Modulation of intramolecular freedom for tuning fluorescence imaging and photooxidation of amyloid-β aggregates

Abstract

Alzheimer's disease (AD) is distinguished by amyloid-β (Aβ) deposition and plaque formation, prompting significant interest in fluorescence imaging and photooxidation of Aβ aggregates for diagnostic and intervention purposes. However, the molecular engineering required to modulate fluorescence imaging and photooxidation of Aβ presents notable challenges.
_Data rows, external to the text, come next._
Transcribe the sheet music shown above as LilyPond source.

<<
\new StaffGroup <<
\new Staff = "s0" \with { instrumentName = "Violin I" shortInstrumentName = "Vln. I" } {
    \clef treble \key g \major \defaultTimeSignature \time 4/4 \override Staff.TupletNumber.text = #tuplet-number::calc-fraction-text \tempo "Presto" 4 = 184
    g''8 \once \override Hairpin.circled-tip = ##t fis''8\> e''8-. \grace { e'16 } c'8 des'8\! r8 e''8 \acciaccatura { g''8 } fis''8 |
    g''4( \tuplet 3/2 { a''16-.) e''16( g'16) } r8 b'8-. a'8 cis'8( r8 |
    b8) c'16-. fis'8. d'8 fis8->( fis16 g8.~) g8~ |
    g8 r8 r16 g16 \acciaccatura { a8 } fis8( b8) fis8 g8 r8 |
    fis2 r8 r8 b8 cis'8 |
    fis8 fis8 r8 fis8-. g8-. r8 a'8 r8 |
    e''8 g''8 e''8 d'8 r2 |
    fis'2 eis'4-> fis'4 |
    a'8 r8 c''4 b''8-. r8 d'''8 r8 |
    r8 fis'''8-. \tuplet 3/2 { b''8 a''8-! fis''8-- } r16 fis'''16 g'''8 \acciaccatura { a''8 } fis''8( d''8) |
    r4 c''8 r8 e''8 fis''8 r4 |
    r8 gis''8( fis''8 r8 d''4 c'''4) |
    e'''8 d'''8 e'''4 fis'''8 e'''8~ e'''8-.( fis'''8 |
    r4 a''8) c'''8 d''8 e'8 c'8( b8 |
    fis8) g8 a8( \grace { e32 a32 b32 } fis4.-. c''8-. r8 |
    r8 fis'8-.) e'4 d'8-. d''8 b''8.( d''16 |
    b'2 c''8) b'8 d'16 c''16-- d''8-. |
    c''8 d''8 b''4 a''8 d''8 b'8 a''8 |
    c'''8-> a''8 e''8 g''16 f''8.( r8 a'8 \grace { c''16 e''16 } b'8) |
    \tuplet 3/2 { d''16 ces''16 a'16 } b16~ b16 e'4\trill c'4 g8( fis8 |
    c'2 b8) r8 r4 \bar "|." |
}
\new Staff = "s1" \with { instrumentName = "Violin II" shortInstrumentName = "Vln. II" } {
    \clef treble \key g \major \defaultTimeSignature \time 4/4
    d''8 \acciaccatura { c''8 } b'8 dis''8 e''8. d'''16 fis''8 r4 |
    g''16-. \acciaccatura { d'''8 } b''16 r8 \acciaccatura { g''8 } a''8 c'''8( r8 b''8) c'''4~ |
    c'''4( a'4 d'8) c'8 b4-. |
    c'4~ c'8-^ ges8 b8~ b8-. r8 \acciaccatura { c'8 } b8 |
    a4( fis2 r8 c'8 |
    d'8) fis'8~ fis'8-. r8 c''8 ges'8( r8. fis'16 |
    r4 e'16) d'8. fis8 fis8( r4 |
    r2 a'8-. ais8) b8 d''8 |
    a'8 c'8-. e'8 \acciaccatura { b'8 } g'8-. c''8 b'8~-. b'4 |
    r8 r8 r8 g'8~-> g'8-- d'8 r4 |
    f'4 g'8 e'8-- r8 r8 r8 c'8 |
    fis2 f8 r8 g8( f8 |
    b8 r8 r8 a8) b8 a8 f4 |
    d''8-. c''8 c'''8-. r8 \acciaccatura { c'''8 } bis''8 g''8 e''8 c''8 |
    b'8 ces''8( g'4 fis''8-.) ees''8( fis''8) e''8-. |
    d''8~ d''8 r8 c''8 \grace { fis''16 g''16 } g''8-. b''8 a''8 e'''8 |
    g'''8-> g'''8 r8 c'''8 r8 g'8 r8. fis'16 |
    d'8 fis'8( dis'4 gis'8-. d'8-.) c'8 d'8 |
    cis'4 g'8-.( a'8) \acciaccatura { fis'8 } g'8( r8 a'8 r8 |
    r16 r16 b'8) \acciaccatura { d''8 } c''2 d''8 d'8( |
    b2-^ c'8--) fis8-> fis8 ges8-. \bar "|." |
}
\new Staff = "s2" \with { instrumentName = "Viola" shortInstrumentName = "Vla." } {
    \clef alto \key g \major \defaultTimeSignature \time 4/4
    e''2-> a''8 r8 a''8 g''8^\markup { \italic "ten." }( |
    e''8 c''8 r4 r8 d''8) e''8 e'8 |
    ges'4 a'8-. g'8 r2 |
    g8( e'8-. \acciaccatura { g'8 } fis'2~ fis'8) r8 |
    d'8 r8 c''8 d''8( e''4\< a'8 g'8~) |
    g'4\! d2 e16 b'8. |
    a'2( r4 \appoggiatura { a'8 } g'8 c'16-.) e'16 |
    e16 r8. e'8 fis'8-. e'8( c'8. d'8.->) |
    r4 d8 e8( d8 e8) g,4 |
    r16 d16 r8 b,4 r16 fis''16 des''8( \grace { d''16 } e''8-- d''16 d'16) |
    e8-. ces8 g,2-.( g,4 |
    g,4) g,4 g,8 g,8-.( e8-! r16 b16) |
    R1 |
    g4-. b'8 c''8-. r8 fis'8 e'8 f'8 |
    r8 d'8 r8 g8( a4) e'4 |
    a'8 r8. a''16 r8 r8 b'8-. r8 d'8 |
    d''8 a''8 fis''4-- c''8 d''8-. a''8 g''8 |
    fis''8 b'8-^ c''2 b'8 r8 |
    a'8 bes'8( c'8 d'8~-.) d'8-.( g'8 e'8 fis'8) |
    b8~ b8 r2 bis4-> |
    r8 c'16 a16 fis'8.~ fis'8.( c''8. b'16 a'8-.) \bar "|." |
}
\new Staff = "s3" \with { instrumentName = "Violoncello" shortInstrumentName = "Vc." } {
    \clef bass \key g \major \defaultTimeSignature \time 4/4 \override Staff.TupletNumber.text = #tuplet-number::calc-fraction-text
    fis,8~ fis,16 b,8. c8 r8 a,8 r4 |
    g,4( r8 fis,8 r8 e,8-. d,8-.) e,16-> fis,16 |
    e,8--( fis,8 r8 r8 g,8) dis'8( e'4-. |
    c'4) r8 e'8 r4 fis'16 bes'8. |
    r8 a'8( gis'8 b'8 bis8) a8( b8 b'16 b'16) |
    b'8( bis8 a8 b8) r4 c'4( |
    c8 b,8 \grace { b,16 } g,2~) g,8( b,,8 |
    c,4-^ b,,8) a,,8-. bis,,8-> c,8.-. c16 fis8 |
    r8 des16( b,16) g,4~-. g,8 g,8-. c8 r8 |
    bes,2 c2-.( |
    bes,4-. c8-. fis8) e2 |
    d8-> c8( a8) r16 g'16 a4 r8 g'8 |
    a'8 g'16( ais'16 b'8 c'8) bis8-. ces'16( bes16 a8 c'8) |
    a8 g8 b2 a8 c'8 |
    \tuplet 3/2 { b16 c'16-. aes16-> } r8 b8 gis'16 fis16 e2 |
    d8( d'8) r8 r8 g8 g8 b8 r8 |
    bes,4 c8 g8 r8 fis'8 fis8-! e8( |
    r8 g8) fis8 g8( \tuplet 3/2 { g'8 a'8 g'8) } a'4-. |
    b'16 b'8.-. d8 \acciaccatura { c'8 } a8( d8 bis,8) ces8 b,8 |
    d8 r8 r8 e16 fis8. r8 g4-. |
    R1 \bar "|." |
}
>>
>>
Here, we present the design of four small molecules (BTD-SZ, BTD-YD, BTD-TA-SZ, and BTD-TA-YD) aimed at investigating the influence of intramolecular freedom of movement on imaging and photooxidation. Notably, BTD-SZ exhibits exceptional fluorescence properties, offering promising potential for non-invasive detection of Aβ plaques in vivo. Furthermore, by converting dimethylamine into triphenylamine to restrict intramolecular freedom of movement in the aggregate state, we synthesized a photosensitizer denoted as BTD-TA-SZ. This compound demonstrates aggregation-induced photooxidation (AIP), effectively impeding Aβ aggregation under light irradiation in vivo. Thus, the modulation of intramolecular freedom of movement emerges as a pivotal molecular engineering strategy for developing photosensitizers for the diagnosis and intervention of AD, offering insights into innovative approaches for combating this debilitating condition.